Leave out the pictures, and retype the remaining data exactly.

Input data |
BEGIN

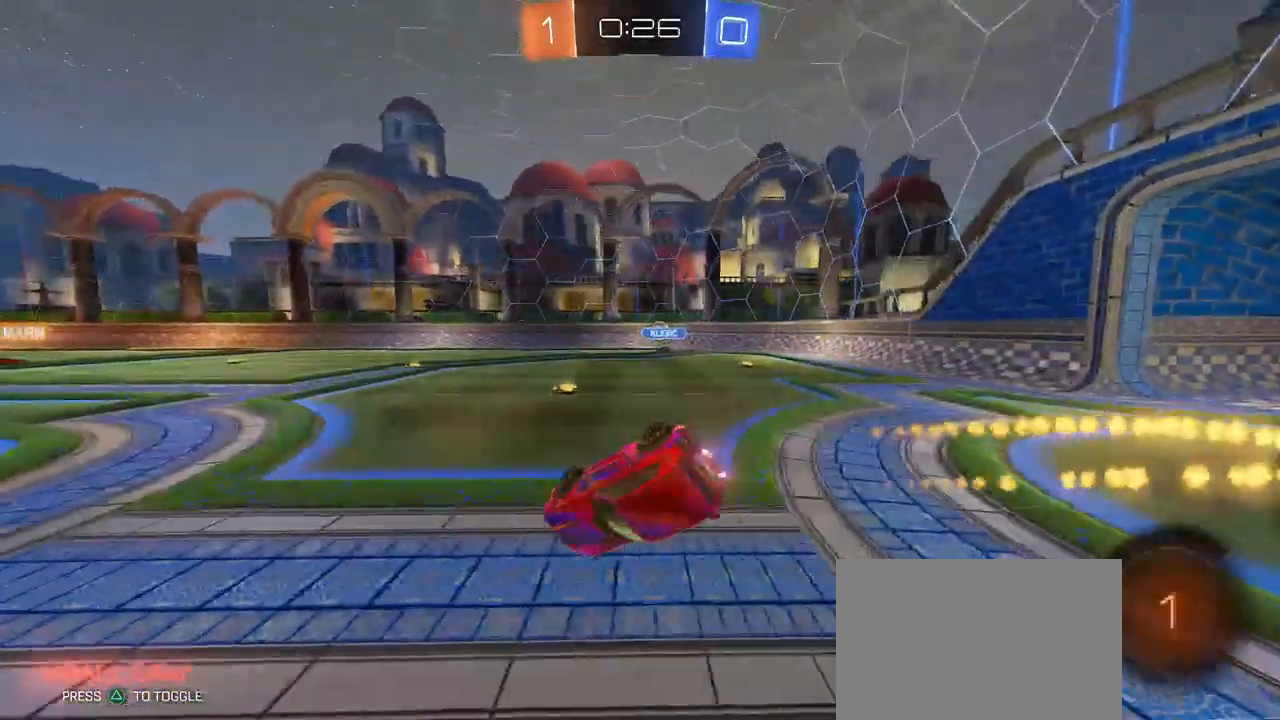
{"buttons": ["SQUARE"], "left_stick": "down-left", "right_stick": "center", "events": []}
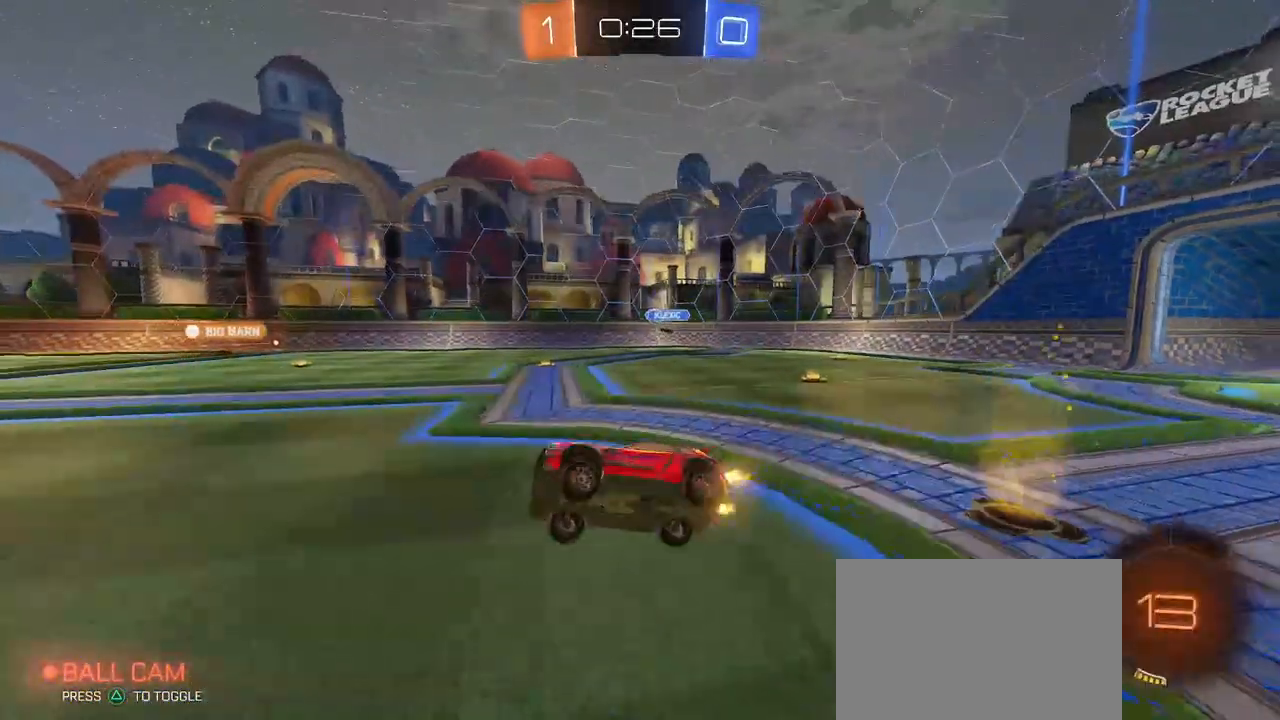
{"buttons": [], "left_stick": "center", "right_stick": "center", "events": [[33, "SQUARE", "up"], [50, "left_stick", "center"]]}
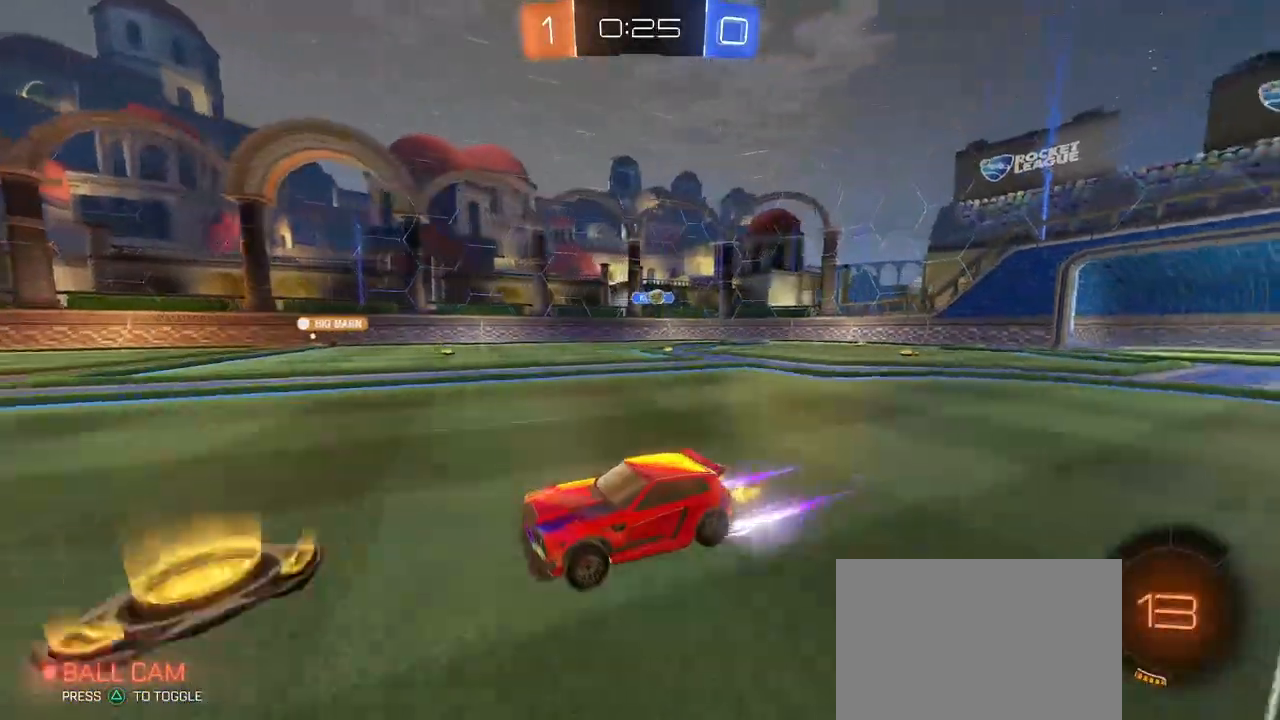
{"buttons": [], "left_stick": "center", "right_stick": "center", "events": [[283, "left_stick", "right"], [417, "left_stick", "center"]]}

END

Reply to the exercise |
{"buttons": ["SQUARE"], "left_stick": "down-left", "right_stick": "center", "events": []}
{"buttons": [], "left_stick": "center", "right_stick": "center", "events": [[33, "SQUARE", "up"], [50, "left_stick", "center"]]}
{"buttons": [], "left_stick": "center", "right_stick": "center", "events": [[283, "left_stick", "right"], [417, "left_stick", "center"]]}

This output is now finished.